I managed to find the neuro-oncology team before I was referred to them, through some illicit googling I’d had many conversations with my specialist nurse before I met them on the day I met my neurosurgeon. Again, at the appointment we talked shop, I performed the perfect neuro assessment as I had done a thousand times before on many a patient over the years. My husband attended with me, after the appointment he asked: “Can you now explain all of that in non-hospital talk?!” It genuinely felt like we’d just been to an MDT and discussed another patient as I was still in work mode.
Whenever I attended appointments, I’d always dress up, wear my hair down, wear make-up – completely the opposite to my work self in uniform, hair scraped back into a messy bun and not a scrap of make-up. During the first lockdown I’d lost weight, worked so much overtime I had paid off all my debts. I was feeling good about myself. Then my neurosurgeon mentioned shaving my hair around the incision site. I had long Sarah-Jessica Parker style hair, the thought of a ‘patch’ or a ‘strip’ being shaved off was too much for me to deal with. It was all or nothing. Having this weird patch of regrowth? Nope, not for me.
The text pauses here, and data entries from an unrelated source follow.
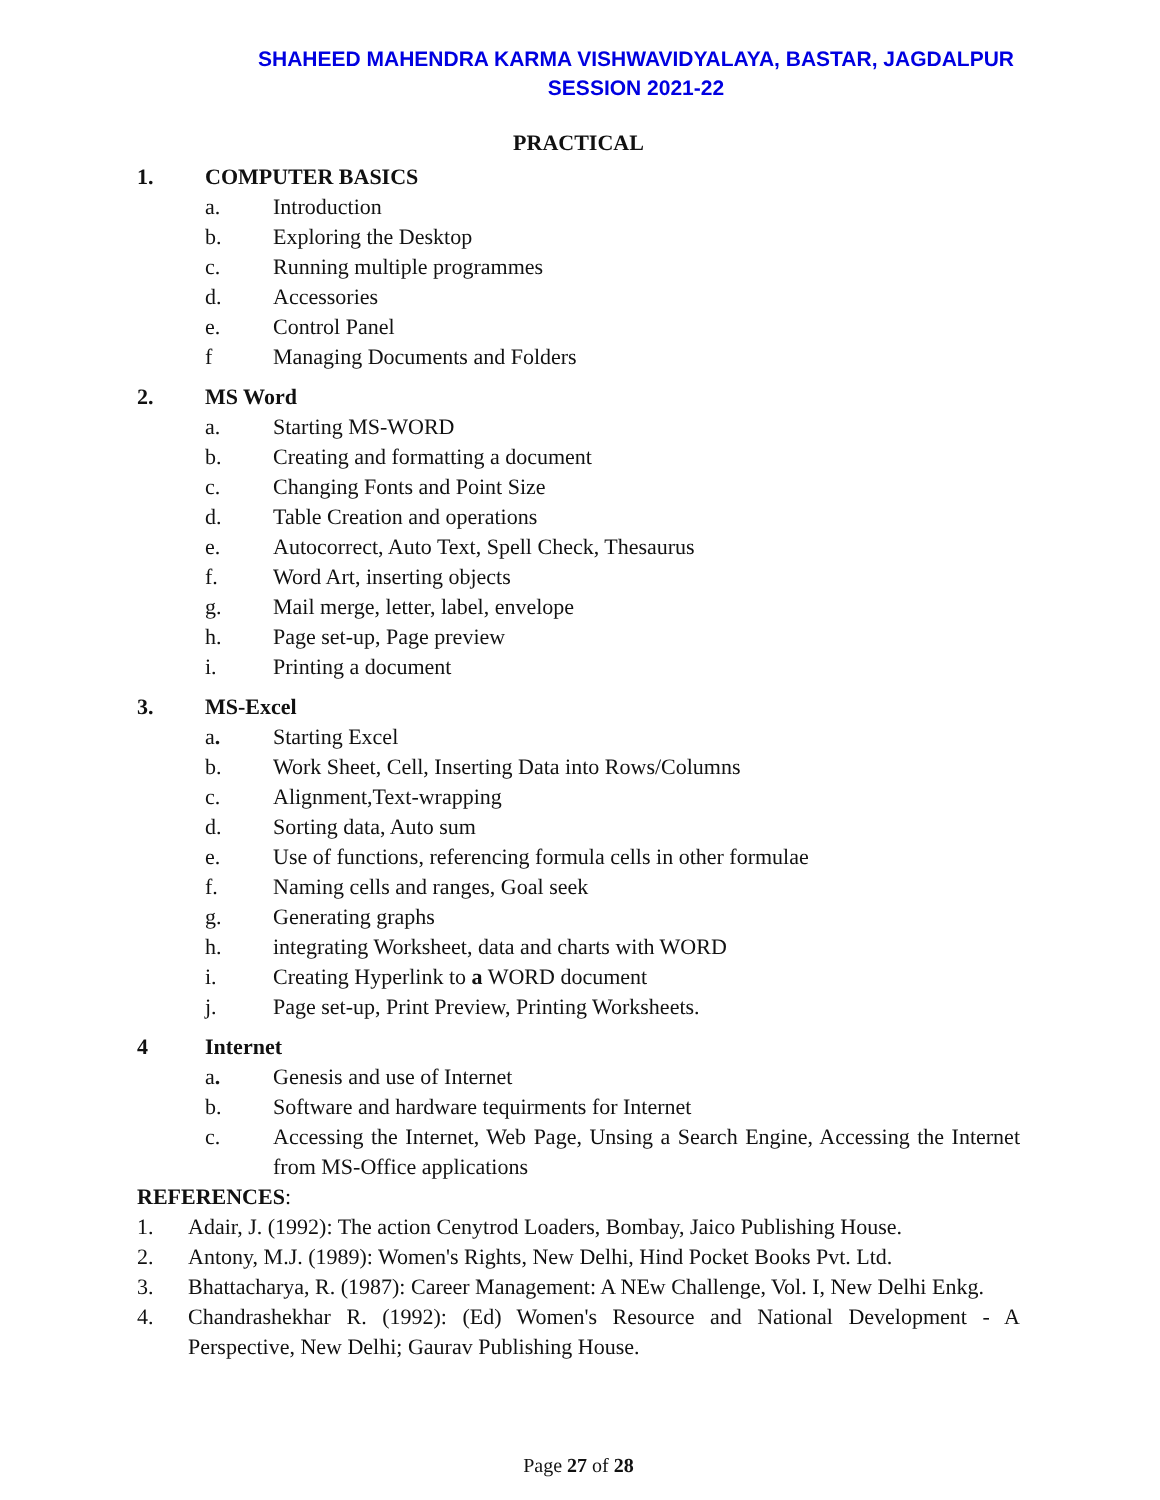SHAHEED MAHENDRA KARMA VISHWAVIDYALAYA, BASTAR, JAGDALPUR
SESSION 2021-22
PRACTICAL
1. COMPUTER BASICS
a. Introduction
b. Exploring the Desktop
c. Running multiple programmes
d. Accessories
e. Control Panel
f Managing Documents and Folders
2. MS Word
a. Starting MS-WORD
b. Creating and formatting a document
c. Changing Fonts and Point Size
d. Table Creation and operations
e. Autocorrect, Auto Text, Spell Check, Thesaurus
f. Word Art, inserting objects
g. Mail merge, letter, label, envelope
h. Page set-up, Page preview
i. Printing a document
3. MS-Excel
a. Starting Excel
b. Work Sheet, Cell, Inserting Data into Rows/Columns
c. Alignment,Text-wrapping
d. Sorting data, Auto sum
e. Use of functions, referencing formula cells in other formulae
f. Naming cells and ranges, Goal seek
g. Generating graphs
h. integrating Worksheet, data and charts with WORD
i. Creating Hyperlink to a WORD document
j. Page set-up, Print Preview, Printing Worksheets.
4 Internet
a. Genesis and use of Internet
b. Software and hardware tequirments for Internet
c. Accessing the Internet, Web Page, Unsing a Search Engine, Accessing the Internet from MS-Office applications
REFERENCES:
1. Adair, J. (1992): The action Cenytrod Loaders, Bombay, Jaico Publishing House.
2. Antony, M.J. (1989): Women's Rights, New Delhi, Hind Pocket Books Pvt. Ltd.
3. Bhattacharya, R. (1987): Career Management: A NEw Challenge, Vol. I, New Delhi Enkg.
4. Chandrashekhar R. (1992): (Ed) Women's Resource and National Development - A Perspective, New Delhi; Gaurav Publishing House.
Page 27 of 28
Hannah in April 2021 after six weeks of radiotherapy and chemotherapy
I didn’t realise it at the time, but this was one of the last things that I was to be in control of: shaving my head. After this point everything started to go at a rapid pace, then the second time I met my neurosurgeon he’d brought the surgery forward by many weeks and I had no time for the psychological preparation for the ‘awake surgery’. That decision was taken away from me, I was to have surgery under general anaesthetic.
As we left the appointment he said “see you next Tuesday”. My husband and I sniggered like school kids.
It was then time to shave my head, with the help of a hairdresser friend on the Sunday evening before my surgery on the Tuesday. I separated and made many tiny ponytails as the Little Princess Trust specified on their website, and within moments there were eleven 16-inch rat tails on the kitchen side. I drank a bottle of champagne that I had kept since my 30th birthday, I couldn’t think of a more fitting occasion.
I truly loved my job and had worked incredibly hard to get there. I wasn’t clever enough to do A-levels, I didn’t get many GCSEs, so I came to physio late as a mature student and qualified when I was 28 after resitting many GSCEs at night school.
I am now 39 and medically retired. Which I hate.
I miss having a purpose.
Eight months after meeting my specialist nurse she moved on, in her leaving card I wrote ‘thank you for never making me feel like a patient’ and I truly meant it.
Hannah recently ran the Cardiff Half
Being on the ‘other side’ and on the receiving end as a health professional is a truly humbling experience. And if I was able to return to work, would my experiences of being on the other side change the care I delivered to my patients? I wouldn’t change a thing. It’s either in you or not and this confirmed for me that I had chosen the right career path.